On Nov. 16, starting at 5 p.m., Lin Yilin will perform in the Johnson Museum’s Appel Lobby. Afterward, Wu Hung of the University of Chicago will offer the Stoikov Lecture on Asian art in the Wing Lecture Room.
On Nov. 17, a symposium will be held from 9:30 a.m. – 4:30 p.m. in the Wing Lecture Room, featuring Lin Yilin and other exhibition artists, as well as scholars from Cornell, the University of Chicago, Washburn University and New York University’s Tisch School of the Arts.
Together, Lin said, the symposium, lecture and exhibit examine how the three mediums of photography, video and performance develop over time from the early moments of performance art in China to now.
As an example of early performance art, Lin points out the photo in the “Between Performance and Documentation” exhibit titled “East Village Beijing. 1994. No. 46 (Ma Liuming, Fen-Ma Liuming’s Lunch).”
“It’s a photograph that’s taken by a photographer of another photographer taking a photograph of a performance work,” Lin said. “For me, this photo captures the historical core of this exhibition.”
She noted that the artist RongRong, who took the photo, and Ma Liuming, the performance artist photographed, both male, have gained international recognition while Xing Danwen, the female photographer shown in the photo, has garnered less attention.
“One of the goals of this show is to elevate female artists and to bring them to the fore,” Lin said. “We show several works by Xing Danwen, and her trajectory marks that development of the three mediums coming together over time.”
Another image in the exhibit, “Hiding in the City, Info Wall” by Liu Bolin, complicates the division between performance and documentation, Lin said.
“This is absolutely a performance work, where the artist stands in locations in the city that have social or historical or cultural significance. An assistant meticulously paints on his body so he blends into the urban environment,” Lin said.
But it was also staged in order to be photographed, said Lin; Liu Bolin has chosen a wall in the city where ads for cheap rent are posted, speaking to the precarity of everyday living circumstances of migrant workers looking for cheap housing, as well as their invisibility.
“Hiding in the City, Info Wall” belongs to the Johnson Museum collection, which provided several of the pieces in the show and acquired two sets of works for it. Cornell Library’s Wen Pulin Archive of Chinese Avant-Garde Art yielded footage of performances included in the exhibit.
Another innovative piece in the show, Miao Ying’s “Pilgrimage into Walden XII Project, Chapter I: The Honor of Shepherds,” was supported by the 2019 Cornell Tech \Art Award. Consisting of six computers actively running a machine learning algorithm, the work combines artificial intelligence, performance, video and new media to address the impact of big data, surveillance and technology on forms of social behavior.
“This is literally an AI performance, which pushes the idea of performance in new directions. And it’s a very cool work to see,” Lin said.
Miao Ying is one of the artists displayed in the exhibit who will be on campus for the Nov. 17 symposium.

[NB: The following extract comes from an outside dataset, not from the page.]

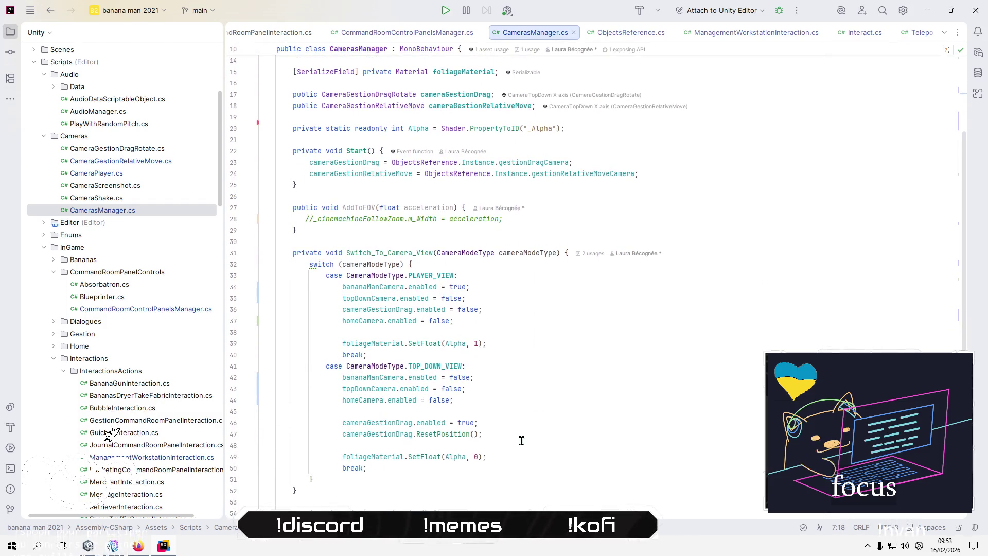
Start a 'case CameraModeType.HOME_VIEW:' block after the TOP_DOWN_VIEW case.
left_click(547, 466)
key("Return")
type("ca")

Lin hopes the exhibition and related events generate new conversations about contemporary China.
“In this heated political environment when we see a standoff between ‘democratic’ America and ‘autocratic’ China, work that looks at cultural forms complicates a black and white picture,” Lin said. “It’s important to this exhibition and to my broader scholarship to prompt people to look closely and let the politics of the artwork emerge from the artwork.”